> **What you have to do**: Return every line from the listing where the word "Xocoyotzin" occurs.

——————

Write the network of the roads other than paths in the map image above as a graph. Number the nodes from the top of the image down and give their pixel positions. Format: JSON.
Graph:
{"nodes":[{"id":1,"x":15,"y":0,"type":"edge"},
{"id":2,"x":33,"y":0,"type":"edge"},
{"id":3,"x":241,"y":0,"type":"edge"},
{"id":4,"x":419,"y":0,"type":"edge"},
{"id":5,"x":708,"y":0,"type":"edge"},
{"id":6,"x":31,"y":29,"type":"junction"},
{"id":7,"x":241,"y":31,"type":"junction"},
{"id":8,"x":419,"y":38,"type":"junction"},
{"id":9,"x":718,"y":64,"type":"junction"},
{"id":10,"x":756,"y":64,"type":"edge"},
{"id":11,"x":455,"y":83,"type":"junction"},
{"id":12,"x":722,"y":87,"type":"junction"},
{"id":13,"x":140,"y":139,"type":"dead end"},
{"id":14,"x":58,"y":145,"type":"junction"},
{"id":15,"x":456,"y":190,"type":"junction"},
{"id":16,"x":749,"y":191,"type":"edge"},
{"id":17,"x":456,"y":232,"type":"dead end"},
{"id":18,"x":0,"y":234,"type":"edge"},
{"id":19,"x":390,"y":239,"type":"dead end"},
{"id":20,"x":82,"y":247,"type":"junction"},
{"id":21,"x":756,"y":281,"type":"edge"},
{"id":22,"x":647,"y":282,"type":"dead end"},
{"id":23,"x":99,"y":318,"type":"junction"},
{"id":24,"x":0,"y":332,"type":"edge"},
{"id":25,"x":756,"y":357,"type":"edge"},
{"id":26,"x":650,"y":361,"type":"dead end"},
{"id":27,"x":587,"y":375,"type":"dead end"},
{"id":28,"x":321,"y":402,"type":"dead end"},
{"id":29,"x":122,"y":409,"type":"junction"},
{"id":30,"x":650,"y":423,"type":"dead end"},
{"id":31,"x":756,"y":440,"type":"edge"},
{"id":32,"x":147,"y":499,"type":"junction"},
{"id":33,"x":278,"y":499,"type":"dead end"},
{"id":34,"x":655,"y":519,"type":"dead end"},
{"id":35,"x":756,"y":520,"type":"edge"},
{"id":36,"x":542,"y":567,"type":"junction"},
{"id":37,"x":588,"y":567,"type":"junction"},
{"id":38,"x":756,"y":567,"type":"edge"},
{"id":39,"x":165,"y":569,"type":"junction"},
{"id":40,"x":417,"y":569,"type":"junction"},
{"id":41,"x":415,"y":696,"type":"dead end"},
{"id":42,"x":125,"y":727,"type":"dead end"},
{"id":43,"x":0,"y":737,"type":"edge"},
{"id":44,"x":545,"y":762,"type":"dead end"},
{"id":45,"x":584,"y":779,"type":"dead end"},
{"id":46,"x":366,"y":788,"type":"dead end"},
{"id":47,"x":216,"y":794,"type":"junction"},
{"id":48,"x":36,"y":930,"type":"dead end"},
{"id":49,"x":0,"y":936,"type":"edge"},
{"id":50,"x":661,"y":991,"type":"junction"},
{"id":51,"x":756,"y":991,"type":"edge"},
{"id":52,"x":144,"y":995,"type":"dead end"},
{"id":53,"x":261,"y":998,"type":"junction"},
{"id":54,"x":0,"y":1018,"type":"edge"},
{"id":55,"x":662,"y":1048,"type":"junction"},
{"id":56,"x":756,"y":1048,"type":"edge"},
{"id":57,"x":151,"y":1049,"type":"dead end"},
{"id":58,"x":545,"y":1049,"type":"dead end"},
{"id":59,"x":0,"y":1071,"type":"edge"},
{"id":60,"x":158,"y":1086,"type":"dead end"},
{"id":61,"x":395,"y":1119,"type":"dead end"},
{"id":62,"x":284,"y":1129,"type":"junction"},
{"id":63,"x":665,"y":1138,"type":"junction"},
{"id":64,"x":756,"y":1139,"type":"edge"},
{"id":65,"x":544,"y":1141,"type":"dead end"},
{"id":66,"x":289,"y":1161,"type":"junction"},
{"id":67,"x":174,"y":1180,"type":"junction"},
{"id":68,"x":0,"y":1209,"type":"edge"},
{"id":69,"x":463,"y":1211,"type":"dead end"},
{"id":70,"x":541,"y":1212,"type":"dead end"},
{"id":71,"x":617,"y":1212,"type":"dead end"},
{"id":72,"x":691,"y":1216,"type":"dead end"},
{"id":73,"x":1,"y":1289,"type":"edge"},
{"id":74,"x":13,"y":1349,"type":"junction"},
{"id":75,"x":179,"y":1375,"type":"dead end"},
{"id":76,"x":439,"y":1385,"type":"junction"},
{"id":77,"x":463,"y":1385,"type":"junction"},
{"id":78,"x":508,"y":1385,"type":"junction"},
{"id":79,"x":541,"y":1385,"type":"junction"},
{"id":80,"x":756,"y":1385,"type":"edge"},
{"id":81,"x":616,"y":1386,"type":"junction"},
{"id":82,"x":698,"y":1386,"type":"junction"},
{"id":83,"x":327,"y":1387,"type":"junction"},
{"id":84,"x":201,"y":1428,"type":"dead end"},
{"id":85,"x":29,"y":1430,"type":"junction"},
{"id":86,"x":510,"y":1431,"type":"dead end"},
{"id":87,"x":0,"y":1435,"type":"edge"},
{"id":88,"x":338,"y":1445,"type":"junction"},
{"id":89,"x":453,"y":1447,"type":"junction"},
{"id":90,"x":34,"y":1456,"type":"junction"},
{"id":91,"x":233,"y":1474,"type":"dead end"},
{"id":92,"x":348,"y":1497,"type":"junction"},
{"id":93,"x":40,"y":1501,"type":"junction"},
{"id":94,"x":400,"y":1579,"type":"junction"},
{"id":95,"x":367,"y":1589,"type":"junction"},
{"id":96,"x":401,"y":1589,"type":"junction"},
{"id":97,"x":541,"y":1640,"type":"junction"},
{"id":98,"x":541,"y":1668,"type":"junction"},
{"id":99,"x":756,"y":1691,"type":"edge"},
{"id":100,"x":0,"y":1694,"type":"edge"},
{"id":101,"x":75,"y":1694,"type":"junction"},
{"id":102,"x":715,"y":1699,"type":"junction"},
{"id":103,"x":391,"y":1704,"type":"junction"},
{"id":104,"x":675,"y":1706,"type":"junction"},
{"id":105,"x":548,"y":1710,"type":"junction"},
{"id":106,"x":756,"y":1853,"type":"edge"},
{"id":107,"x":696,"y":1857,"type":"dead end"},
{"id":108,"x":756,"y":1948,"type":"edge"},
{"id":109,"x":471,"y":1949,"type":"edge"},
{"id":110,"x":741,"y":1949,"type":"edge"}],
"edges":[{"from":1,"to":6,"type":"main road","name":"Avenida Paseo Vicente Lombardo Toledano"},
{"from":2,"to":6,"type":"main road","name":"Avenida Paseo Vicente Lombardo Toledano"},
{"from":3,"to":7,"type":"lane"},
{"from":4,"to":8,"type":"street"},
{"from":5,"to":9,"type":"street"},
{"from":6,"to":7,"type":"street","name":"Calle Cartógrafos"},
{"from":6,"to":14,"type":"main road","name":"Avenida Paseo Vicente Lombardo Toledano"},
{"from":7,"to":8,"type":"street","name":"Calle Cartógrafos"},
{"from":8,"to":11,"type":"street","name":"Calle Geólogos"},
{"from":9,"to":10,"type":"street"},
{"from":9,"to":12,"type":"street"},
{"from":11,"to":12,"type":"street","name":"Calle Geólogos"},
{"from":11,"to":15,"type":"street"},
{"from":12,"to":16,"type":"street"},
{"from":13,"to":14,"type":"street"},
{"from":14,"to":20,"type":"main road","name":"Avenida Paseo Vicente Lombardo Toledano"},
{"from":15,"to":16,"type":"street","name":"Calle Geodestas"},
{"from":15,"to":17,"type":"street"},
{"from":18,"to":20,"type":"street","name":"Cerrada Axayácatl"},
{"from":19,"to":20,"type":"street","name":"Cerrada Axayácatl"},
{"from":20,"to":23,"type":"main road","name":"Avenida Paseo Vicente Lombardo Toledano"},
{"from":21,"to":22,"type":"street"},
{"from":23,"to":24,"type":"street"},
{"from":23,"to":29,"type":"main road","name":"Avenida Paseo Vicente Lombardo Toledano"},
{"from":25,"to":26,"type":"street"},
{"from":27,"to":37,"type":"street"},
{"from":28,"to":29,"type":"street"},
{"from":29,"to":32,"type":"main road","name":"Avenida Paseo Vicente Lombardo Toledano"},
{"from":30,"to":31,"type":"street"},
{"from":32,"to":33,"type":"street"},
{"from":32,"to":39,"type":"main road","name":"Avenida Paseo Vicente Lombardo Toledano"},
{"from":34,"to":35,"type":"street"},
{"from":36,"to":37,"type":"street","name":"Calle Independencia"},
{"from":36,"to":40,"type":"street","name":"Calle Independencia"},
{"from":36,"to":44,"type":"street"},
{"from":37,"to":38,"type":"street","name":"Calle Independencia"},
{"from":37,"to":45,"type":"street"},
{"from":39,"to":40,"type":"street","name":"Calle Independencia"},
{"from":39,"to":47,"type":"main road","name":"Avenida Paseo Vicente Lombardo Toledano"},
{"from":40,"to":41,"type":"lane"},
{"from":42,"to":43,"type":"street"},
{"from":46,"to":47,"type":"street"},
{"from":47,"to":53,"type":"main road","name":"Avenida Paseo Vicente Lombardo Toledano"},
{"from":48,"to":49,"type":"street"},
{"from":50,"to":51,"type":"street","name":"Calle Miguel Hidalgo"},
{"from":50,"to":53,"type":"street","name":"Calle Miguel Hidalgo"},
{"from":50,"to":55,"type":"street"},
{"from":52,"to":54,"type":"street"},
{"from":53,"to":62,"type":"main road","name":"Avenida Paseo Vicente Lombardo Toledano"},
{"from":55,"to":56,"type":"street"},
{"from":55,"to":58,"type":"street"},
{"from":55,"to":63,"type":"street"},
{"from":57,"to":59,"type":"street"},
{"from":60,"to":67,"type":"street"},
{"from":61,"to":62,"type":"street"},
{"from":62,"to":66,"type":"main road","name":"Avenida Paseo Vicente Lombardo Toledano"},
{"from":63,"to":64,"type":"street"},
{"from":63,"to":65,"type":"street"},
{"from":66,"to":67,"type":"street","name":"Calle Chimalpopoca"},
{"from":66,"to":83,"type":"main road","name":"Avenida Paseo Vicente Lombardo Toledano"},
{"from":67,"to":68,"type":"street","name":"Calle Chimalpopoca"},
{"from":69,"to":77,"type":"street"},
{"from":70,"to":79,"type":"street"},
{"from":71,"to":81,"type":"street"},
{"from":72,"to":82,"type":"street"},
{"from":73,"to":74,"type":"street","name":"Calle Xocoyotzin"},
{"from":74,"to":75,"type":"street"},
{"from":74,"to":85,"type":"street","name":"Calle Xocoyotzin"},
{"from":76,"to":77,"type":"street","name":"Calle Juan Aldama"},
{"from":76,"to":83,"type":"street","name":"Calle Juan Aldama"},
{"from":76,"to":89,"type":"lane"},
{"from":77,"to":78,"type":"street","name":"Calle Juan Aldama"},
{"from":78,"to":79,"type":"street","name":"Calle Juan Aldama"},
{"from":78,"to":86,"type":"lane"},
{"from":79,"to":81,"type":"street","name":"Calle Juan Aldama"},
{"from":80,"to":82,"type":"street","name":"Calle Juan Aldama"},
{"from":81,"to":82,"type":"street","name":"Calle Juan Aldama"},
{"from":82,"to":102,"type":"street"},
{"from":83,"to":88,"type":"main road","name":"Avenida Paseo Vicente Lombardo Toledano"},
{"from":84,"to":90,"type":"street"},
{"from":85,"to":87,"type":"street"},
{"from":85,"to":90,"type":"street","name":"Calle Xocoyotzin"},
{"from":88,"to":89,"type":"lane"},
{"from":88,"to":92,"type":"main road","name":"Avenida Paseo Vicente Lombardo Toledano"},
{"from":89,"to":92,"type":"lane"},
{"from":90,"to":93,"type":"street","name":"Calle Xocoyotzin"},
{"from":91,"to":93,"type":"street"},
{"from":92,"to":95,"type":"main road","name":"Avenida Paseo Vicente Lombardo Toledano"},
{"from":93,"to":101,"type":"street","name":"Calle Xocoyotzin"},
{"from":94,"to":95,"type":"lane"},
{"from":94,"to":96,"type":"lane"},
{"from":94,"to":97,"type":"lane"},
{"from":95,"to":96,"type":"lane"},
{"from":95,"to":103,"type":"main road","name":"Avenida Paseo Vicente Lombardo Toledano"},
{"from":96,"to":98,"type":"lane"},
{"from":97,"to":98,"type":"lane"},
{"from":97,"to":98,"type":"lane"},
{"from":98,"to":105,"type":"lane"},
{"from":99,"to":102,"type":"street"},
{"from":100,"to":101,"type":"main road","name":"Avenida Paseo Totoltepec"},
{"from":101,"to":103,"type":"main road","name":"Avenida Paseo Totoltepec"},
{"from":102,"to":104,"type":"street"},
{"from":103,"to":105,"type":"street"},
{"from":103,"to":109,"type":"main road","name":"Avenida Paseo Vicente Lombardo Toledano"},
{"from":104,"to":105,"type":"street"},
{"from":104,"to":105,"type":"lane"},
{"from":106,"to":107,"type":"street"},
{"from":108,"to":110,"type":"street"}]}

——————

> **Final answer**:
{"from":73,"to":74,"type":"street","name":"Calle Xocoyotzin"},
{"from":74,"to":85,"type":"street","name":"Calle Xocoyotzin"},
{"from":85,"to":90,"type":"street","name":"Calle Xocoyotzin"},
{"from":90,"to":93,"type":"street","name":"Calle Xocoyotzin"},
{"from":93,"to":101,"type":"street","name":"Calle Xocoyotzin"},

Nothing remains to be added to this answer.